80 year old grandmom) and the context (Class II medical app VS. an online dating app). Fortunately, I worked on a range of software projects — ones that already had a defined visual design system to ones that required a brand new redesign, both of which provided me with ample learning opportunity.
I was also fortunate to participate in design sprints (conducted in-house by external design contractors) which let me hone on my wireframing & prototyping skills, which are also super essential PM skills to have. I also spent time outside of working learning to use popular design tools like sketch, which definitely helped me develop design empathy!
3. Writing effective stories.
Being in a Class II/III med-device company put tremendous importance on having well documented software requirements for regulatory audits, but as a PM, there’s definitely a lot of room to take a step back and define crisp user stories & use cases which typically pave way for software & design requirements.
Tying #1 and putting everything in the context of what a certain feature or software component is doing for your user(s), as well as going through use cases & flows to cover as many edge cases as you can possibly identify upfront so you can design for extreme users & constraints is extremely valuable.
I found adopting the Gherkin format of writing stories & acceptance criteria particularly helpful in defining requirements in an implementation agnostic way, which is important to ensure you’re empowering your engineers & designers to own and design the detailed software implementation without doing it for them.
4. Backing strategy with data.
It’s often challenging to be a strong voice in a purely engineering or purely marketing driven organization, however, that doesn’t mean there’s no point in trying.
As a PM who used to spend much of her former days doing data-analysis, I often ensured any strategic decision I pushed for (be it introducing a whole new back-end workflow to support a new user sign-up process, or tweaking with the timing & content of push-notifications), I ensured to back it up with data and insights wherever possible. (It was a pretty successful strategy, given how the key decision makers were engineers anyway!)
5. Improving domain knowledge
Another tactic to become a quick favorite amongst other non-engineering stakeholders is to develop knowledge about your product domain. Being in the med-device/digital health space, it helped a lot to understand the payer ecosystem, reimbursement challenges, competitive landscape, popular clinical trials and studies in the field and of course, compliance.
This comes in handy in several places — to differentiate yourself from the core engineering folks who may have a one-sided view to product, to empathize with other stakeholders and their requirements, and to understand, question or challenge any decisions that may affect your product.
Needless to say the advice I have above applies to any PM in any field, but these were definitely the things that helped me the most given the constraints that were unique to the organization I was then a part of.
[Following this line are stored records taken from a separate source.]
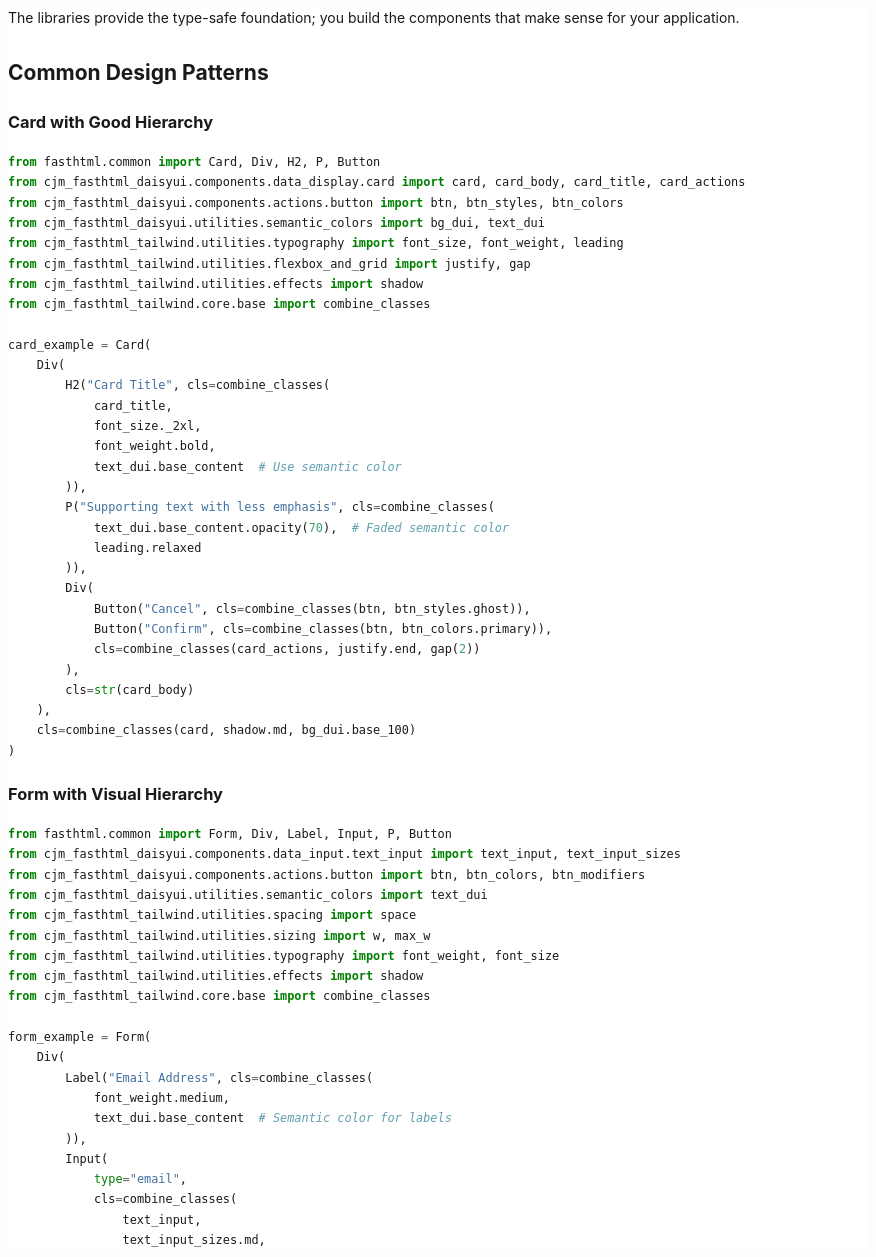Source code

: The libraries provide the type-safe foundation; you build the components that make sense for your application.

## Common Design Patterns

### Card with Good Hierarchy
```python
from fasthtml.common import Card, Div, H2, P, Button
from cjm_fasthtml_daisyui.components.data_display.card import card, card_body, card_title, card_actions
from cjm_fasthtml_daisyui.components.actions.button import btn, btn_styles, btn_colors
from cjm_fasthtml_daisyui.utilities.semantic_colors import bg_dui, text_dui
from cjm_fasthtml_tailwind.utilities.typography import font_size, font_weight, leading
from cjm_fasthtml_tailwind.utilities.flexbox_and_grid import justify, gap
from cjm_fasthtml_tailwind.utilities.effects import shadow
from cjm_fasthtml_tailwind.core.base import combine_classes

card_example = Card(
    Div(
        H2("Card Title", cls=combine_classes(
            card_title,
            font_size._2xl,
            font_weight.bold,
            text_dui.base_content  # Use semantic color
        )),
        P("Supporting text with less emphasis", cls=combine_classes(
            text_dui.base_content.opacity(70),  # Faded semantic color
            leading.relaxed
        )),
        Div(
            Button("Cancel", cls=combine_classes(btn, btn_styles.ghost)),
            Button("Confirm", cls=combine_classes(btn, btn_colors.primary)),
            cls=combine_classes(card_actions, justify.end, gap(2))
        ),
        cls=str(card_body)
    ),
    cls=combine_classes(card, shadow.md, bg_dui.base_100)
)
```

### Form with Visual Hierarchy
```python
from fasthtml.common import Form, Div, Label, Input, P, Button
from cjm_fasthtml_daisyui.components.data_input.text_input import text_input, text_input_sizes
from cjm_fasthtml_daisyui.components.actions.button import btn, btn_colors, btn_modifiers
from cjm_fasthtml_daisyui.utilities.semantic_colors import text_dui
from cjm_fasthtml_tailwind.utilities.spacing import space
from cjm_fasthtml_tailwind.utilities.sizing import w, max_w
from cjm_fasthtml_tailwind.utilities.typography import font_weight, font_size
from cjm_fasthtml_tailwind.utilities.effects import shadow
from cjm_fasthtml_tailwind.core.base import combine_classes

form_example = Form(
    Div(
        Label("Email Address", cls=combine_classes(
            font_weight.medium,
            text_dui.base_content  # Semantic color for labels
        )),
        Input(
            type="email",
            cls=combine_classes(
                text_input,
                text_input_sizes.md,
```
Every company’s product team is organized differently (i.e. might be a standalone PM group VS.
PM reporting into engineering or marketing) and has unique product & market challenges depending on the stage the product is in (i.e. new VS. mature product, growing VS emerging markets) and I personally believe that there’s never a ‘right’ or ‘wrong’ way to doing product management, as long as it makes sense for the organization and helps achieve product goals.